# terrapin and fish?



## emc7 (Jul 23, 2005)

Lately, two different people have asked me something like "whats the most aggressive cichlid?" Because they were looking for something to keep with a turtle or terrapin. Aside from this video http://video.nationalgeographic.com...piny-rayed-fish/cichlid_fightingterrapin.html, I have no idea how cichlids and and reptiles interact. Is keeping cichlids with terrapins a good idea? Are mean fish better tank mates, or would something big (to be hard to eat) and fast (to be hard to catch) be a better choice? Do aggressive fish hurt terrapins? I'm not planning on getting any, but I like to know how to answer questions.


----------



## Hoyo12 (May 18, 2009)

I had a Oscar and a African Cichlid with a Terrapin... the African Cichlid picked at anything that was exposed (Legs, mostly), but the Oscar never touched him. Although, he looked like he wanted to eat him, lol.
It does work out for some people. I know quite a few that have turtles with fairly large Cichlids such as Midas, Parrots, Cubans, etc.


----------



## Guest (Feb 3, 2010)

Awe Hoyo, where did the santa hat go on your ghost knife avatar?

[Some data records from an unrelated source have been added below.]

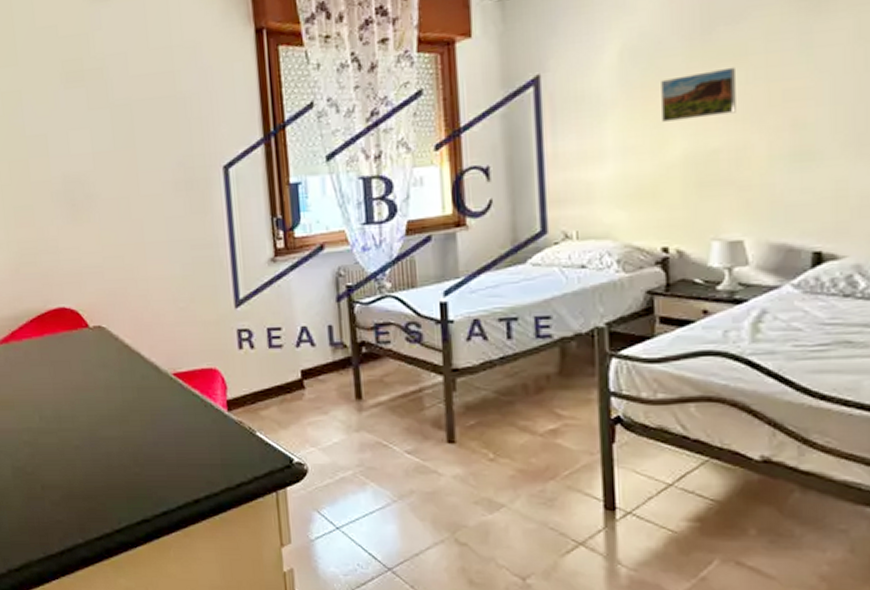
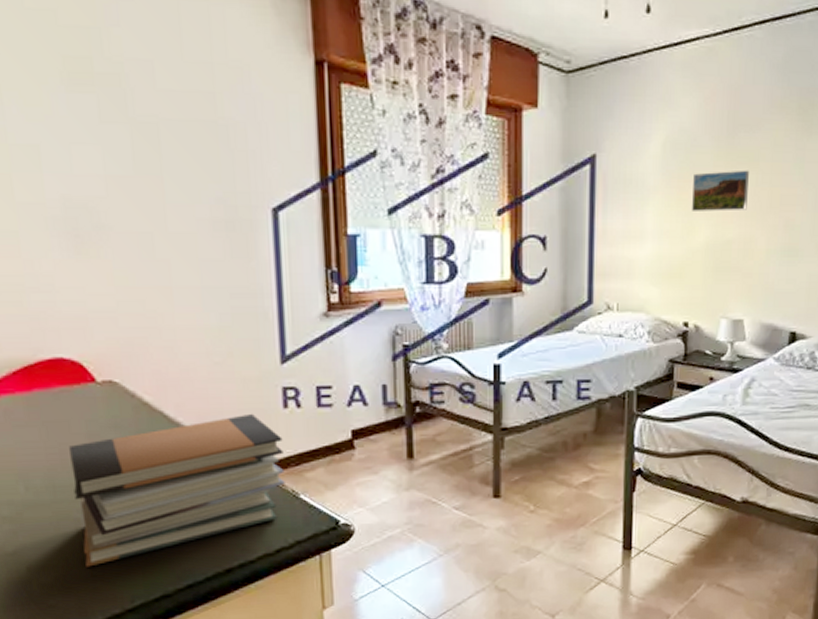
book stack: none [70,354,243,489] -> present [69,413,285,567]

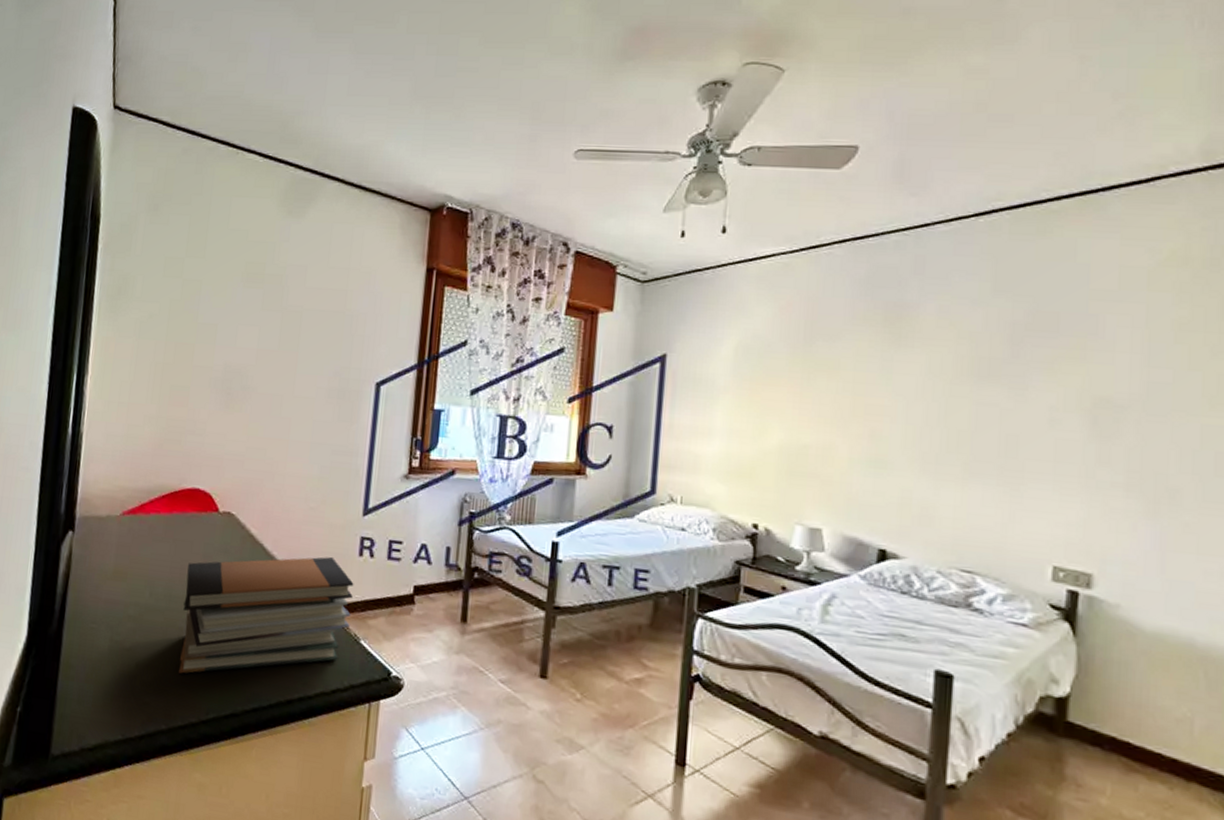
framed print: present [692,170,749,211] -> none [765,377,828,417]

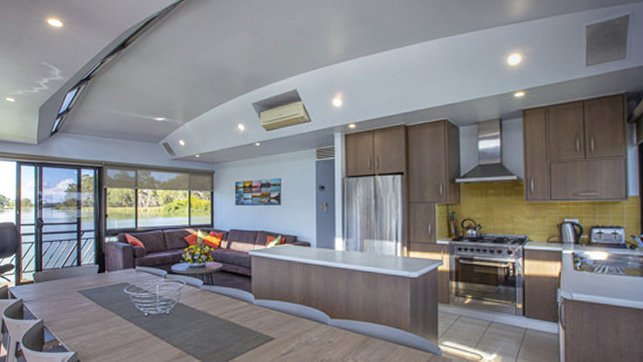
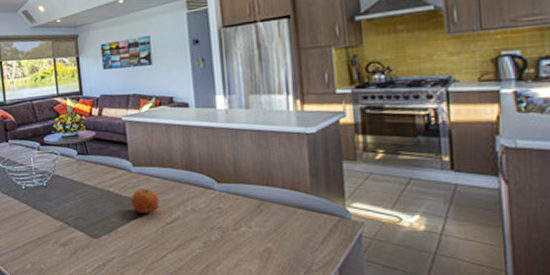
fruit: none [250,320,276,344] -> present [131,188,160,213]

emc7, I would actually imagine the the smaller fish would give the terrapin more trouble than the big fish. They are more curious it seems, and as hoyo said, I would imagine them to nip on any exposed flesh. Given ample territory I think it can easily work.


----------



## jakeelvin123 (Jul 1, 2007)

I wouldn't paticulary be worried about the fish attacking the terrapin but the terrapin attacking the fish!. I've witnessed a Yellow Bellied Slider kill a oscar alot bigger than itself!. If any thing, make sure the fish is too big to be eaten and wont bother the tutle to much (bottom feeders) like Plecos and various catfish!.


----------



## DTetras2 (Jan 20, 2010)

Small, fast, fish can be easily kept with turtles. My friend successfully keeps serpae tetras, zebra danios, and a ruby shark with a painted turtle and a musk turtle. If the turtles can't catch the fish, it will work.


----------